This article originally appeared in the January/February 2021 issue.

I love how one thing leads to another. Writing about plants in Traveller led to trying to learn a bit more about botany so I could write convincingly; that led to enough of an interest to bother picking up Flora of Middle Earth (Judd & Judd)1 which I might have otherwise laid aside; that in turn contained a bibliography which mentioned a book called Tolkien’s Sacramental Vision (Bernthal)2 which caught my eye enough to buy it; and next I’m reading a quote which inspires writing this for Freelance Traveller.

“The Catholic sacramental view of life is one that sustains and supports at every turn the vision that the storyteller must have if he is going to write fiction of any depth” – Flannery O’Connor, quoted3 in Bernthal.

Bernthal argues that this is a particularly Catholic view, different “in degree and kind” to even Protestant views of the world having a sacramental dimension. I’m not convinced he makes his case as some Protestants do indeed have high views of life and the environment but I’ve written previously about the way nature draws me closer to writing better Traveller and Traveller draws me closer to God as I explore different acts of ‘creation’. I don’t think I would go as far as saying I write fiction of any “depth” … but it can be a goal.
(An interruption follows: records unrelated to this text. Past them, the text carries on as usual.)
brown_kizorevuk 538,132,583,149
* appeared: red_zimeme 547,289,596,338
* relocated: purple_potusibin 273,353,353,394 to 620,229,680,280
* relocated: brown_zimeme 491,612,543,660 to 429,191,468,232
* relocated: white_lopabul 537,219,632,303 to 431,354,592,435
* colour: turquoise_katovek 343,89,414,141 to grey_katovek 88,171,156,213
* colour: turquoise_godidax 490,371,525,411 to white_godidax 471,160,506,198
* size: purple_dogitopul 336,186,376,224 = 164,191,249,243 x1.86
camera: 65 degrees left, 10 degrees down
Bernthal goes on to say: “the tendency to see the numinous in the world is prevalently Catholic” (p.14). I’m understanding numinous to mean ‘having a strong religious or spiritual quality; indicating or suggesting the presence of a divinity’. And I can see how Catholicism encourages it, but I’m pretty sure it’s been encouraged in my upbringing as well.
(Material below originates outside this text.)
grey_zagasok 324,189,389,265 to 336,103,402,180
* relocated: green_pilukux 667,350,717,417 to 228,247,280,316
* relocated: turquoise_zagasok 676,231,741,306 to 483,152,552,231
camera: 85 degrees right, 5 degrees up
This is beginning to sound like a digression into the Protestantism vs Catholicism which isn’t my intent. I simply wanted to point out, or perhaps reiterate, the numinous in Traveller. ‘Seeing’ individuals, either as characters or NPCs and crafting their physical selves and personality; thinking up worlds and designing their ecosystems and cultures; looking for story and the betterment of life. (Maybe not always!)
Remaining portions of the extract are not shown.